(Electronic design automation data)
▬▬▬▬▬▬

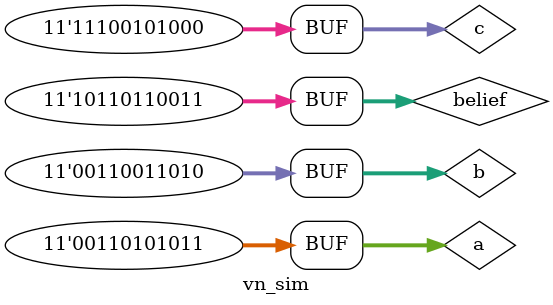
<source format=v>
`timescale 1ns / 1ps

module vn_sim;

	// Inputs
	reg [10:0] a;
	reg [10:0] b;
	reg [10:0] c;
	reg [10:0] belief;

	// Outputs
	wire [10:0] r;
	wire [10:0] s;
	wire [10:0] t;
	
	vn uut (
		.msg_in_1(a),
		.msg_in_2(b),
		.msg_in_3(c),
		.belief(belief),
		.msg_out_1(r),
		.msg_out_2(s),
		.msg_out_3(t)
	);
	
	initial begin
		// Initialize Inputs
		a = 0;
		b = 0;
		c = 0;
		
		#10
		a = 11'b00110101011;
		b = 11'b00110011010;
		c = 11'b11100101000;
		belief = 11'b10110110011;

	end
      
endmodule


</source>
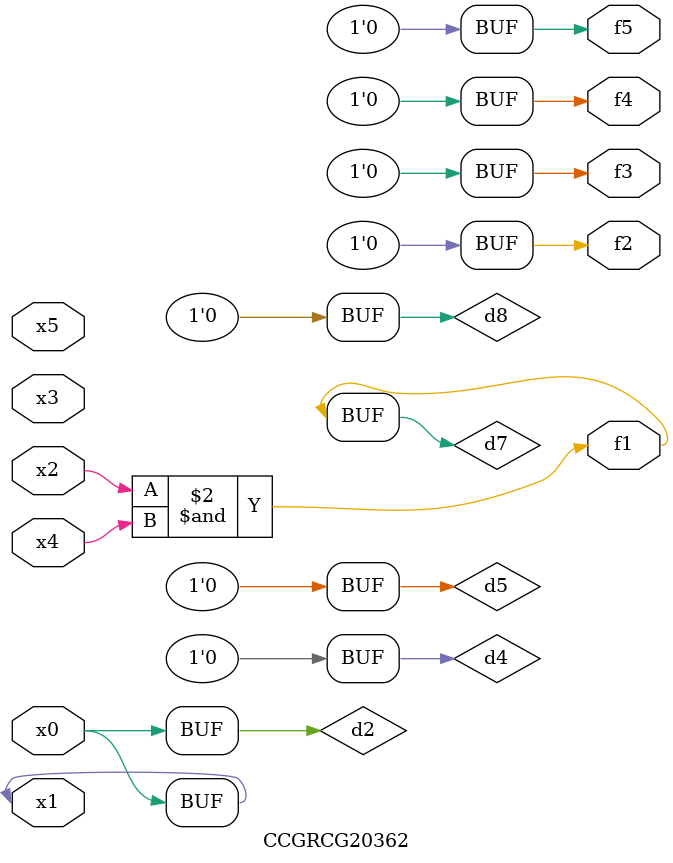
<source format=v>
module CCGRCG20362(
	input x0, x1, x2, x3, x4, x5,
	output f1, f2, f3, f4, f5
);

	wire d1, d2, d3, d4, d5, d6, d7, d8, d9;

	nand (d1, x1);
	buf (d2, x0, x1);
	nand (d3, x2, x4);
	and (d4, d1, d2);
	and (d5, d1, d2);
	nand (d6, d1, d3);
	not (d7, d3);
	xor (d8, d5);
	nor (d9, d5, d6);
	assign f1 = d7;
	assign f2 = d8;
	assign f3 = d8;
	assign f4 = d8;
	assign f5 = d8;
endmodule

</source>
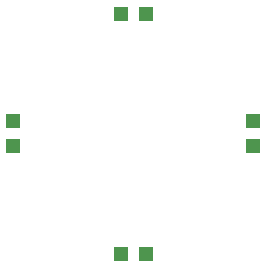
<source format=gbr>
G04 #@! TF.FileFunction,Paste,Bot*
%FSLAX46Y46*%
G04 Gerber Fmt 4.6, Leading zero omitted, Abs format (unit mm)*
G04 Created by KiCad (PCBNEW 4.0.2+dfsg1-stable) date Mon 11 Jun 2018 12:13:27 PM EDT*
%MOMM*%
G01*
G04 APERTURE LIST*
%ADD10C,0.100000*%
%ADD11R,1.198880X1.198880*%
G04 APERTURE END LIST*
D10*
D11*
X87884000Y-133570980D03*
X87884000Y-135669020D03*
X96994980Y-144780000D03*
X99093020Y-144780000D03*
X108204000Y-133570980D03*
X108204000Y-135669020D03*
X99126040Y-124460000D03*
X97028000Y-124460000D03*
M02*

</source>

▬▬▬▬▬▬

WORK REQUIRED:
Copy out all the data above exactly, pictures excluded.

EXERCISE SOLUTION:
<source format=v>
`timescale 1ns / 1ps

module vn_sim;

	// Inputs
	reg [10:0] a;
	reg [10:0] b;
	reg [10:0] c;
	reg [10:0] belief;

	// Outputs
	wire [10:0] r;
	wire [10:0] s;
	wire [10:0] t;
	
	vn uut (
		.msg_in_1(a),
		.msg_in_2(b),
		.msg_in_3(c),
		.belief(belief),
		.msg_out_1(r),
		.msg_out_2(s),
		.msg_out_3(t)
	);
	
	initial begin
		// Initialize Inputs
		a = 0;
		b = 0;
		c = 0;
		
		#10
		a = 11'b00110101011;
		b = 11'b00110011010;
		c = 11'b11100101000;
		belief = 11'b10110110011;

	end
      
endmodule


</source>
<source format=v>
module CCGRCG20362(
	input x0, x1, x2, x3, x4, x5,
	output f1, f2, f3, f4, f5
);

	wire d1, d2, d3, d4, d5, d6, d7, d8, d9;

	nand (d1, x1);
	buf (d2, x0, x1);
	nand (d3, x2, x4);
	and (d4, d1, d2);
	and (d5, d1, d2);
	nand (d6, d1, d3);
	not (d7, d3);
	xor (d8, d5);
	nor (d9, d5, d6);
	assign f1 = d7;
	assign f2 = d8;
	assign f3 = d8;
	assign f4 = d8;
	assign f5 = d8;
endmodule

</source>
<source format=gbr>
G04 #@! TF.FileFunction,Paste,Bot*
%FSLAX46Y46*%
G04 Gerber Fmt 4.6, Leading zero omitted, Abs format (unit mm)*
G04 Created by KiCad (PCBNEW 4.0.2+dfsg1-stable) date Mon 11 Jun 2018 12:13:27 PM EDT*
%MOMM*%
G01*
G04 APERTURE LIST*
%ADD10C,0.100000*%
%ADD11R,1.198880X1.198880*%
G04 APERTURE END LIST*
D10*
D11*
X87884000Y-133570980D03*
X87884000Y-135669020D03*
X96994980Y-144780000D03*
X99093020Y-144780000D03*
X108204000Y-133570980D03*
X108204000Y-135669020D03*
X99126040Y-124460000D03*
X97028000Y-124460000D03*
M02*

</source>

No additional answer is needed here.